§ **SUPPLIED RECORDS**:
+++

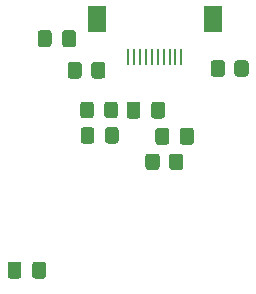
<source format=gbr>
G04 #@! TF.GenerationSoftware,KiCad,Pcbnew,(5.1.10)-1*
G04 #@! TF.CreationDate,2021-09-08T10:41:52-04:00*
G04 #@! TF.ProjectId,SharpDisplayPcb,53686172-7044-4697-9370-6c6179506362,rev?*
G04 #@! TF.SameCoordinates,Original*
G04 #@! TF.FileFunction,Paste,Top*
G04 #@! TF.FilePolarity,Positive*
%FSLAX46Y46*%
G04 Gerber Fmt 4.6, Leading zero omitted, Abs format (unit mm)*
G04 Created by KiCad (PCBNEW (5.1.10)-1) date 2021-09-08 10:41:52*
%MOMM*%
%LPD*%
G01*
G04 APERTURE LIST*
%ADD10R,1.600000X2.200000*%
%ADD11R,0.250000X1.400000*%
G04 APERTURE END LIST*
D10*
G04 #@! TO.C,IC1*
X102686780Y-74822920D03*
X112486780Y-74822920D03*
D11*
X105336780Y-77972920D03*
X105836780Y-77972920D03*
X106336780Y-77972920D03*
X106836780Y-77972920D03*
X107336780Y-77972920D03*
X107836780Y-77972920D03*
X108336780Y-77972920D03*
X108836780Y-77972920D03*
X109336780Y-77972920D03*
X109836780Y-77972920D03*
G04 #@! TD*
G04 #@! TO.C,R3*
G36*
G01*
X108800000Y-87325001D02*
X108800000Y-86424999D01*
G75*
G02*
X109049999Y-86175000I249999J0D01*
G01*
X109750001Y-86175000D01*
G75*
G02*
X110000000Y-86424999I0J-249999D01*
G01*
X110000000Y-87325001D01*
G75*
G02*
X109750001Y-87575000I-249999J0D01*
G01*
X109049999Y-87575000D01*
G75*
G02*
X108800000Y-87325001I0J249999D01*
G01*
G37*
G36*
G01*
X106800000Y-87325001D02*
X106800000Y-86424999D01*
G75*
G02*
X107049999Y-86175000I249999J0D01*
G01*
X107750001Y-86175000D01*
G75*
G02*
X108000000Y-86424999I0J-249999D01*
G01*
X108000000Y-87325001D01*
G75*
G02*
X107750001Y-87575000I-249999J0D01*
G01*
X107049999Y-87575000D01*
G75*
G02*
X106800000Y-87325001I0J249999D01*
G01*
G37*
G04 #@! TD*
G04 #@! TO.C,R2*
G36*
G01*
X101400000Y-78674999D02*
X101400000Y-79575001D01*
G75*
G02*
X101150001Y-79825000I-249999J0D01*
G01*
X100449999Y-79825000D01*
G75*
G02*
X100200000Y-79575001I0J249999D01*
G01*
X100200000Y-78674999D01*
G75*
G02*
X100449999Y-78425000I249999J0D01*
G01*
X101150001Y-78425000D01*
G75*
G02*
X101400000Y-78674999I0J-249999D01*
G01*
G37*
G36*
G01*
X103400000Y-78674999D02*
X103400000Y-79575001D01*
G75*
G02*
X103150001Y-79825000I-249999J0D01*
G01*
X102449999Y-79825000D01*
G75*
G02*
X102200000Y-79575001I0J249999D01*
G01*
X102200000Y-78674999D01*
G75*
G02*
X102449999Y-78425000I249999J0D01*
G01*
X103150001Y-78425000D01*
G75*
G02*
X103400000Y-78674999I0J-249999D01*
G01*
G37*
G04 #@! TD*
G04 #@! TO.C,R1*
G36*
G01*
X113525000Y-78524999D02*
X113525000Y-79425001D01*
G75*
G02*
X113275001Y-79675000I-249999J0D01*
G01*
X112574999Y-79675000D01*
G75*
G02*
X112325000Y-79425001I0J249999D01*
G01*
X112325000Y-78524999D01*
G75*
G02*
X112574999Y-78275000I249999J0D01*
G01*
X113275001Y-78275000D01*
G75*
G02*
X113525000Y-78524999I0J-249999D01*
G01*
G37*
G36*
G01*
X115525000Y-78524999D02*
X115525000Y-79425001D01*
G75*
G02*
X115275001Y-79675000I-249999J0D01*
G01*
X114574999Y-79675000D01*
G75*
G02*
X114325000Y-79425001I0J249999D01*
G01*
X114325000Y-78524999D01*
G75*
G02*
X114574999Y-78275000I249999J0D01*
G01*
X115275001Y-78275000D01*
G75*
G02*
X115525000Y-78524999I0J-249999D01*
G01*
G37*
G04 #@! TD*
G04 #@! TO.C,C4*
G36*
G01*
X98850000Y-75975000D02*
X98850000Y-76925000D01*
G75*
G02*
X98600000Y-77175000I-250000J0D01*
G01*
X97925000Y-77175000D01*
G75*
G02*
X97675000Y-76925000I0J250000D01*
G01*
X97675000Y-75975000D01*
G75*
G02*
X97925000Y-75725000I250000J0D01*
G01*
X98600000Y-75725000D01*
G75*
G02*
X98850000Y-75975000I0J-250000D01*
G01*
G37*
G36*
G01*
X100925000Y-75975000D02*
X100925000Y-76925000D01*
G75*
G02*
X100675000Y-77175000I-250000J0D01*
G01*
X100000000Y-77175000D01*
G75*
G02*
X99750000Y-76925000I0J250000D01*
G01*
X99750000Y-75975000D01*
G75*
G02*
X100000000Y-75725000I250000J0D01*
G01*
X100675000Y-75725000D01*
G75*
G02*
X100925000Y-75975000I0J-250000D01*
G01*
G37*
G04 #@! TD*
G04 #@! TO.C,C3*
G36*
G01*
X106378500Y-82024200D02*
X106378500Y-82974200D01*
G75*
G02*
X106128500Y-83224200I-250000J0D01*
G01*
X105453500Y-83224200D01*
G75*
G02*
X105203500Y-82974200I0J250000D01*
G01*
X105203500Y-82024200D01*
G75*
G02*
X105453500Y-81774200I250000J0D01*
G01*
X106128500Y-81774200D01*
G75*
G02*
X106378500Y-82024200I0J-250000D01*
G01*
G37*
G36*
G01*
X108453500Y-82024200D02*
X108453500Y-82974200D01*
G75*
G02*
X108203500Y-83224200I-250000J0D01*
G01*
X107528500Y-83224200D01*
G75*
G02*
X107278500Y-82974200I0J250000D01*
G01*
X107278500Y-82024200D01*
G75*
G02*
X107528500Y-81774200I250000J0D01*
G01*
X108203500Y-81774200D01*
G75*
G02*
X108453500Y-82024200I0J-250000D01*
G01*
G37*
G04 #@! TD*
G04 #@! TO.C,C2*
G36*
G01*
X109712000Y-85196700D02*
X109712000Y-84246700D01*
G75*
G02*
X109962000Y-83996700I250000J0D01*
G01*
X110637000Y-83996700D01*
G75*
G02*
X110887000Y-84246700I0J-250000D01*
G01*
X110887000Y-85196700D01*
G75*
G02*
X110637000Y-85446700I-250000J0D01*
G01*
X109962000Y-85446700D01*
G75*
G02*
X109712000Y-85196700I0J250000D01*
G01*
G37*
G36*
G01*
X107637000Y-85196700D02*
X107637000Y-84246700D01*
G75*
G02*
X107887000Y-83996700I250000J0D01*
G01*
X108562000Y-83996700D01*
G75*
G02*
X108812000Y-84246700I0J-250000D01*
G01*
X108812000Y-85196700D01*
G75*
G02*
X108562000Y-85446700I-250000J0D01*
G01*
X107887000Y-85446700D01*
G75*
G02*
X107637000Y-85196700I0J250000D01*
G01*
G37*
G04 #@! TD*
G04 #@! TO.C,C1*
G36*
G01*
X96300000Y-95575000D02*
X96300000Y-96525000D01*
G75*
G02*
X96050000Y-96775000I-250000J0D01*
G01*
X95375000Y-96775000D01*
G75*
G02*
X95125000Y-96525000I0J250000D01*
G01*
X95125000Y-95575000D01*
G75*
G02*
X95375000Y-95325000I250000J0D01*
G01*
X96050000Y-95325000D01*
G75*
G02*
X96300000Y-95575000I0J-250000D01*
G01*
G37*
G36*
G01*
X98375000Y-95575000D02*
X98375000Y-96525000D01*
G75*
G02*
X98125000Y-96775000I-250000J0D01*
G01*
X97450000Y-96775000D01*
G75*
G02*
X97200000Y-96525000I0J250000D01*
G01*
X97200000Y-95575000D01*
G75*
G02*
X97450000Y-95325000I250000J0D01*
G01*
X98125000Y-95325000D01*
G75*
G02*
X98375000Y-95575000I0J-250000D01*
G01*
G37*
G04 #@! TD*
G04 #@! TO.C,FB2*
G36*
G01*
X103367100Y-85082801D02*
X103367100Y-84182799D01*
G75*
G02*
X103617099Y-83932800I249999J0D01*
G01*
X104267101Y-83932800D01*
G75*
G02*
X104517100Y-84182799I0J-249999D01*
G01*
X104517100Y-85082801D01*
G75*
G02*
X104267101Y-85332800I-249999J0D01*
G01*
X103617099Y-85332800D01*
G75*
G02*
X103367100Y-85082801I0J249999D01*
G01*
G37*
G36*
G01*
X101317100Y-85082801D02*
X101317100Y-84182799D01*
G75*
G02*
X101567099Y-83932800I249999J0D01*
G01*
X102217101Y-83932800D01*
G75*
G02*
X102467100Y-84182799I0J-249999D01*
G01*
X102467100Y-85082801D01*
G75*
G02*
X102217101Y-85332800I-249999J0D01*
G01*
X101567099Y-85332800D01*
G75*
G02*
X101317100Y-85082801I0J249999D01*
G01*
G37*
G04 #@! TD*
G04 #@! TO.C,FB1*
G36*
G01*
X103320000Y-82936501D02*
X103320000Y-82036499D01*
G75*
G02*
X103569999Y-81786500I249999J0D01*
G01*
X104220001Y-81786500D01*
G75*
G02*
X104470000Y-82036499I0J-249999D01*
G01*
X104470000Y-82936501D01*
G75*
G02*
X104220001Y-83186500I-249999J0D01*
G01*
X103569999Y-83186500D01*
G75*
G02*
X103320000Y-82936501I0J249999D01*
G01*
G37*
G36*
G01*
X101270000Y-82936501D02*
X101270000Y-82036499D01*
G75*
G02*
X101519999Y-81786500I249999J0D01*
G01*
X102170001Y-81786500D01*
G75*
G02*
X102420000Y-82036499I0J-249999D01*
G01*
X102420000Y-82936501D01*
G75*
G02*
X102170001Y-83186500I-249999J0D01*
G01*
X101519999Y-83186500D01*
G75*
G02*
X101270000Y-82936501I0J249999D01*
G01*
G37*
G04 #@! TD*
M02*

</source>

+++

§ **GOAL OF THE EXERCISE**: With pictures removed, write out exactly each line of the entries from the first through the line that holds "X108000000Y-86424999I0J-249999D01*".

§ **TASK RESULT**:
<source format=gbr>
G04 #@! TF.GenerationSoftware,KiCad,Pcbnew,(5.1.10)-1*
G04 #@! TF.CreationDate,2021-09-08T10:41:52-04:00*
G04 #@! TF.ProjectId,SharpDisplayPcb,53686172-7044-4697-9370-6c6179506362,rev?*
G04 #@! TF.SameCoordinates,Original*
G04 #@! TF.FileFunction,Paste,Top*
G04 #@! TF.FilePolarity,Positive*
%FSLAX46Y46*%
G04 Gerber Fmt 4.6, Leading zero omitted, Abs format (unit mm)*
G04 Created by KiCad (PCBNEW (5.1.10)-1) date 2021-09-08 10:41:52*
%MOMM*%
%LPD*%
G01*
G04 APERTURE LIST*
%ADD10R,1.600000X2.200000*%
%ADD11R,0.250000X1.400000*%
G04 APERTURE END LIST*
D10*
G04 #@! TO.C,IC1*
X102686780Y-74822920D03*
X112486780Y-74822920D03*
D11*
X105336780Y-77972920D03*
X105836780Y-77972920D03*
X106336780Y-77972920D03*
X106836780Y-77972920D03*
X107336780Y-77972920D03*
X107836780Y-77972920D03*
X108336780Y-77972920D03*
X108836780Y-77972920D03*
X109336780Y-77972920D03*
X109836780Y-77972920D03*
G04 #@! TD*
G04 #@! TO.C,R3*
G36*
G01*
X108800000Y-87325001D02*
X108800000Y-86424999D01*
G75*
G02*
X109049999Y-86175000I249999J0D01*
G01*
X109750001Y-86175000D01*
G75*
G02*
X110000000Y-86424999I0J-249999D01*
G01*
X110000000Y-87325001D01*
G75*
G02*
X109750001Y-87575000I-249999J0D01*
G01*
X109049999Y-87575000D01*
G75*
G02*
X108800000Y-87325001I0J249999D01*
G01*
G37*
G36*
G01*
X106800000Y-87325001D02*
X106800000Y-86424999D01*
G75*
G02*
X107049999Y-86175000I249999J0D01*
G01*
X107750001Y-86175000D01*
G75*
G02*
X108000000Y-86424999I0J-249999D01*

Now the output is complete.